# [Problem to solve]
Each entry below should be printed exactly, with every image left out.

Segment Open

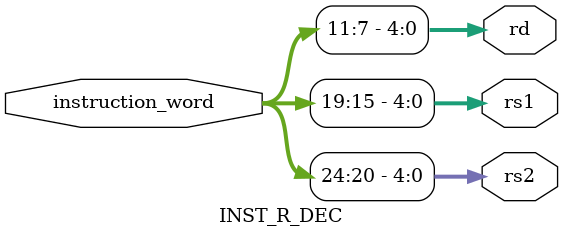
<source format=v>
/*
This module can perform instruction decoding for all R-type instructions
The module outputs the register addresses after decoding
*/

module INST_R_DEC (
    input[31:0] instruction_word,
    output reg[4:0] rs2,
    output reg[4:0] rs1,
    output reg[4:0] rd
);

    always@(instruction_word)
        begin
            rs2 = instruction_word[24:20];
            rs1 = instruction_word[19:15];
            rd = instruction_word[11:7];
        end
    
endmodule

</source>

Segment Closed

# [Completed exercise]
<source format=v>
/*
This module can perform instruction decoding for all R-type instructions
The module outputs the register addresses after decoding
*/

module INST_R_DEC (
    input[31:0] instruction_word,
    output reg[4:0] rs2,
    output reg[4:0] rs1,
    output reg[4:0] rd
);

    always@(instruction_word)
        begin
            rs2 = instruction_word[24:20];
            rs1 = instruction_word[19:15];
            rd = instruction_word[11:7];
        end
    
endmodule

</source>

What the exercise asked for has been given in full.